Amfi telah mencari kejelasan tentang definisi dana investasi berorientasi ekuitas (FoF).

Badan industri tersebut mengatakan definisi dana berorientasi ekuitas (EOF) harus direvisi agar mencakup investasi dalam FoF yang menginvestasikan minimal 90% dari korpus dalam unit skema reksa dana berorientasi ekuitas, yang pada gilirannya menginvestasikan minimal 65% dalam saham ekuitas perusahaan domestik yang tercatat di bursa saham yang diakui.

Akibatnya, penebusan unit dalam skema FOF yang berinvestasi 90% atau lebih dalam EOF harus dikenakan pajak keuntungan modal yang sama sebagaimana yang berlaku untuk penjualan sekuritas ekuitas tercatat atau unit skema reksa dana berorientasi ekuitas.

Amfi telah berupaya agar dibuat pengecualian untuk memastikan bahwa FoF yang berinvestasi dalam reksa dana internasional atau dana yang diperdagangkan di bursa tidak diperlakukan sebagai reksa dana utang untuk perlakuan pajak.

Skema pensiun terkait MF

Amfi mengusulkan agar semua reksa dana yang terdaftar di Sebi diizinkan untuk meluncurkan skema reksa dana berorientasi pensiun—'Skema Pensiun Terkait Reksa Dana' (MFLRS), dengan manfaat pajak yang serupa sebagaimana berlaku untuk Skema Pensiun Nasional berdasarkan Bagian 80CCD (1) dan 80CCD (1B) dari Undang-Undang Pajak Penghasilan, 1961, dengan status Bebas-Bebas-Bebas (EEE).

Pengecualian untuk manajer dana lepas pantai IFSC

Amfi mengusulkan agar undang-undang pajak menyatakan secara tegas bahwa seorang manajer dana di GIFT City di IFSC (Pusat Layanan Keuangan Internasional) yang mengelola dana luar negeri tidak akan dianggap sebagai hubungan bisnis dengan dana luar negeri tersebut, dan dana luar negeri tersebut juga tidak akan dianggap sebagai penduduk pajak India karena manajer dana tersebut berada di IFSC.

Alasan untuk mengusulkan perubahan ini, menurut Amfi, adalah bahwa ketentuan safe-harbour memiliki beberapa syarat yang harus dipenuhi oleh dana lepas pantai dan manajer dana. “Ada syarat-syarat tentang investasi dan diversifikasi investor, syarat-syarat yang melarang investasi di entitas asosiasi serta syarat-syarat yang melarang dana tersebut menjalankan bisnis lain di India.

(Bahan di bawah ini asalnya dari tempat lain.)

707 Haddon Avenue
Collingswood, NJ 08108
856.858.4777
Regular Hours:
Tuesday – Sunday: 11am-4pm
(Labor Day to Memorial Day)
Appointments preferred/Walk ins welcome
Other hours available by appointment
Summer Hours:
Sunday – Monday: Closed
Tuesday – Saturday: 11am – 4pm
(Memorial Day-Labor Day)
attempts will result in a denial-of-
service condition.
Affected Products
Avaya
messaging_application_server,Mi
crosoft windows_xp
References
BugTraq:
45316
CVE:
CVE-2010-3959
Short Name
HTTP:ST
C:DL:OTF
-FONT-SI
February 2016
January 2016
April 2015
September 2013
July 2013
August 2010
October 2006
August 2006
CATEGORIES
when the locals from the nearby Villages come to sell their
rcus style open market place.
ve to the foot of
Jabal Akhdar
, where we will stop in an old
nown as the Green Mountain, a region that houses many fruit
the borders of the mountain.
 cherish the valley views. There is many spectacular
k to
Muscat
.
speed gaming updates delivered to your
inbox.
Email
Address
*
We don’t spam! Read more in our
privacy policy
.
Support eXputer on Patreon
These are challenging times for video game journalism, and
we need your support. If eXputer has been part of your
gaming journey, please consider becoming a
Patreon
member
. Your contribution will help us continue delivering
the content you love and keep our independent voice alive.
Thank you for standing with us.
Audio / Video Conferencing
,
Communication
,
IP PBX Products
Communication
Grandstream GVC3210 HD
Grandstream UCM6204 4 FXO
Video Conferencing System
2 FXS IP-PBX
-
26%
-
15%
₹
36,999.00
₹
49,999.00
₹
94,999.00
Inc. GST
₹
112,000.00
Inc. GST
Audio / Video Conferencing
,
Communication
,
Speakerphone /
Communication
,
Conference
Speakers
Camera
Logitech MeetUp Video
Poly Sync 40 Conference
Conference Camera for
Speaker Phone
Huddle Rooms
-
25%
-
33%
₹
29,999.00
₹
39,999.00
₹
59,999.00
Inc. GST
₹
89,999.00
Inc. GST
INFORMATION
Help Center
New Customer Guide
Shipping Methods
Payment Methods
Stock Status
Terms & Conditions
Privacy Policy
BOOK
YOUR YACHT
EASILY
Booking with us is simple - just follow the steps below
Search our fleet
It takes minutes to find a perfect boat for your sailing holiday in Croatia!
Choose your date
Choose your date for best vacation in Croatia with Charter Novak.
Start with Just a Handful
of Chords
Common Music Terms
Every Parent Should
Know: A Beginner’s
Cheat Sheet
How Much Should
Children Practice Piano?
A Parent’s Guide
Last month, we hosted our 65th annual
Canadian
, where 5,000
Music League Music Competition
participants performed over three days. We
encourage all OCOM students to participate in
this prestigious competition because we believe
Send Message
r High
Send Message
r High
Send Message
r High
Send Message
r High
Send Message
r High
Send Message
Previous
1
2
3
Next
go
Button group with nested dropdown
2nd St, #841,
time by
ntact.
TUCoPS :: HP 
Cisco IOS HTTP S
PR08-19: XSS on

Idealnya, syarat-syarat tersebut, jika diperlukan, harus diberlakukan oleh peraturan dan bukan oleh undang-undang pajak. Karena sifat ketentuan yang memberatkan, hanya ada segelintir manajer dana yang memenuhi syarat untuk pengecualian tersebut,” demikian bunyi surat usulan Amfi.

Skema Tabungan Terkait Utang

Badan industri tersebut juga mengusulkan pembentukan kategori dana baru—Debt-Linked Savings Scheme (DLSS)—yang mirip dengan Equity-Linked Savings Scheme (ELSS), yang dapat menawarkan manfaat pengurangan pajak 80C yang sama hingga Rp1,5 lakh, tetapi dengan dana utang.